Regresa a Colombia la pintura de Gregorio Cuartas, ausente de los escenarios nacionales desde la retrospectiva que presentó el Museo La Tertulia en 1995. Durante este lapso el artista no ha dejado de profesar la pintura como ha venido haciéndolo desde 1964. Y ha trabajado en restauraciones arquitectónicas en Francia, así como en el diseño y construcción de dos monasterios benedictinos localizados en Guatapé, Antioquia: el de Santa María de la Epifanía (1994-2004), y El Paráclito Divino (2002-2005). Estas dos edificaciones pueden considerarse entre las más notables de la arquitectura religiosa contemporánea de Colombia.

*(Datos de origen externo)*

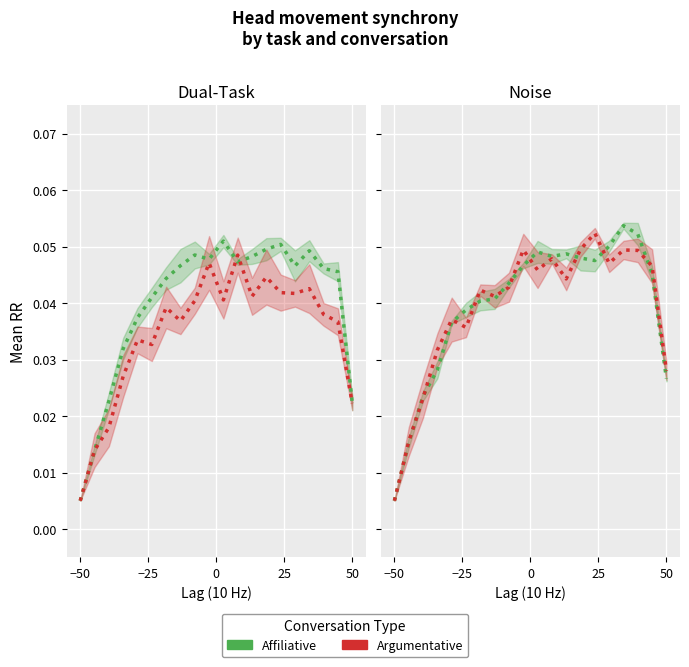

What is the label of the 19th point from the right?

−25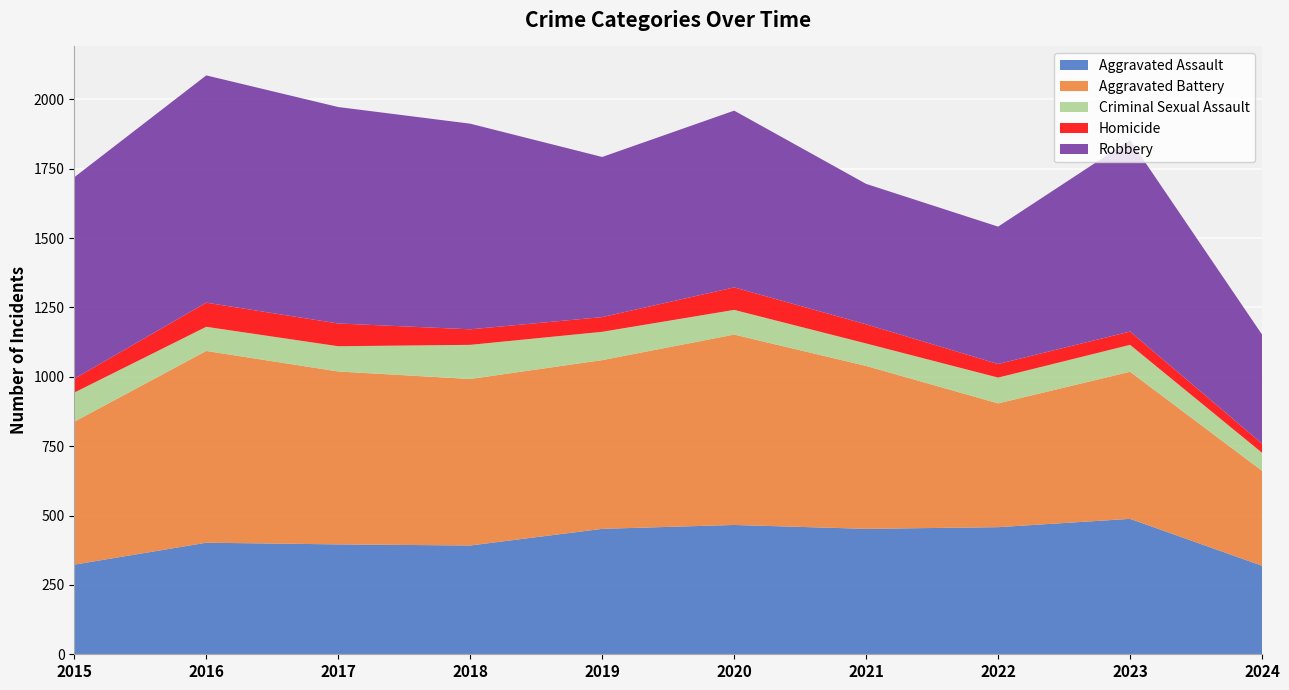

Reading right to left, transcribe all the data shown in this chart.

Aggravated Assault: 319	488	458	452	466	452	392	396	402	323
Aggravated Battery: 342	530	446	587	686	608	600	623	691	515
Criminal Sexual Assault: 65	97	93	81	89	102	123	91	87	105
Homicide: 33	48	49	69	81	53	56	82	87	50
Robbery: 393	690	495	506	637	577	741	780	819	726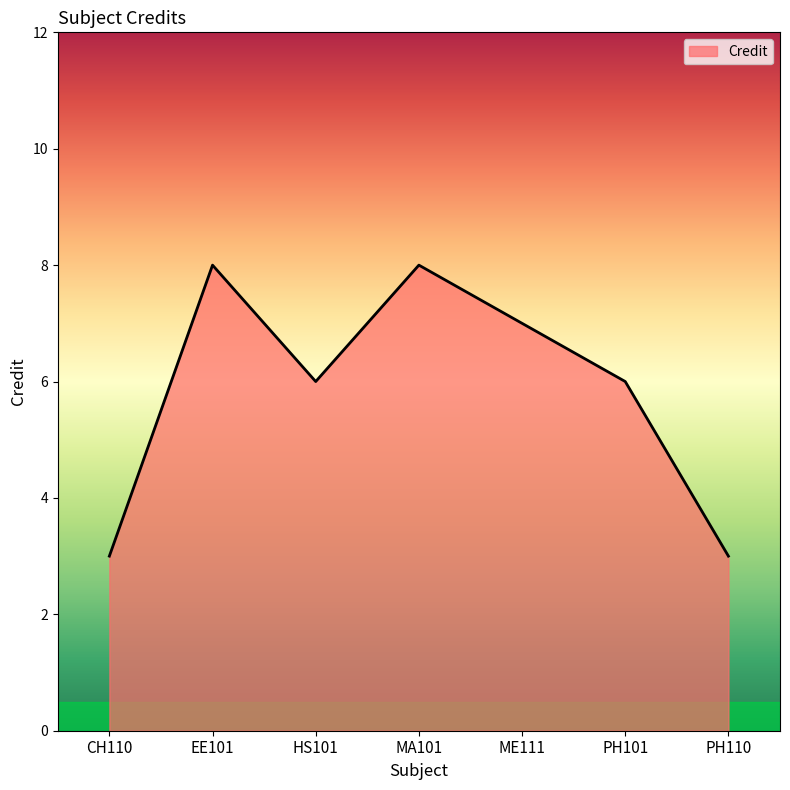

How many values are between 3 and 8?

7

Luego de exploraciones en la abstracción geométrica en la década de 1960, Cuartas se concentró de manera definitiva en la figuración, en la que ha consolidado tres asuntos básicos: bodegones, figuras humanas y paisajes. A lo largo de este tiempo continuó desprendiéndose de lo accesorio, a pesar de que en su trabajo no hay nada accesorio. También perfeccionó la técnica de la pintura al acrílico, en la que ha alcanzado gran maestría. Y esto parece una paradoja, pues trabaja con la antigua parsimonia que demandan los pinceles pequeños, los vaivenes del espíritu y los tiempos de secado de las veladuras al agua, justo con un medio contemporáneo creado para la rapidez, en contraposición a los rigores del óleo. Lo cierto es que su ritmo es pausado, y a veces dubitativo, sin dejar de ser un mensajero devoto que obedece dictados superiores.
Los paisajes con arquitecturas y las ínsulas de esta exposición son tierras baldías e incógnitas, que encierran el misterio de una epifanía, la misma y distinta cada vez, producto de la contemplación, de una contemplación apartada del mundo y sus banalidades. Carecen de personajes, son paisajes vacíos con una escueta edificación en el centro del horizonte, con uno que otro árbol, envueltos en una atmósfera deshabitada que les es propia. Simétricos y en disposición estricta, no cabe el desorden, la equivocación humana o el azar. Ocurren a una hora indefinida del crepúsculo o la alborada, cuando emanan una luz propia fuera del tiempo.
Dotados de un simbolismo arcaico, parecen oasis que esperan en la distancia al peregrino que no llega. Tal vez son un autorretrato, una tregua de luminosidad callada, un jardín cerrado donde refugiarnos del tráfago diario del mundo. Procedentes de las profundidades del ensimismamiento, estos ámbitos remiten, por un momento, a san Juan de la Cruz:
Mi amado, las montañas,
los valles solitarios nemorosos,
las ínsulas extrañas,
los ríos sonorosos,
el silbo de los aires amorosos.
En las cabezas ―que no son retratos en sentido estricto― hay un eco de Piero della Francesca. Son todas mirada, así tengan los ojos cerrados. Mirada en trance, mirada al vacío, gestos contenidos, personajes genéricos en estado de quietud. Están ahí, hieráticas y expectantes, con una melancolía que por momentos interroga y nos refleja. En los bodegones queda la huella de Zurbarán, de Sánchez Cotán, pero acrisolada por la experiencia interior y, a veces, por la temperatura del trópico.
Hay que celebrar el regreso a Colombia de la pintura de Gregorio Cuartas, pues resulta ser un paréntesis en la corriente ruidosa y vacua del conceptualismo que ahora se ha establecido como si fuera una nueva religión o una norma institucional. Es humilde, parsimoniosa, escueta y callada, de bella paleta, sencilla en su composición, asombrosa en su técnica e inquietante en su modo de mirarnos y desafiarnos para que regresemos a la interioridad perdida. Por momentos, parece un “cántico espiritual” íntimo, que incita a la claridad y al silencio. Resuena como una salmodia lejana, haciendo eco de la estética monacal antigua, como si el artista buscara “hacerse ajeno a la conducta del mundo”, tal como enseñó Benito de Nursia en su Regla hace más de mil quinientos años.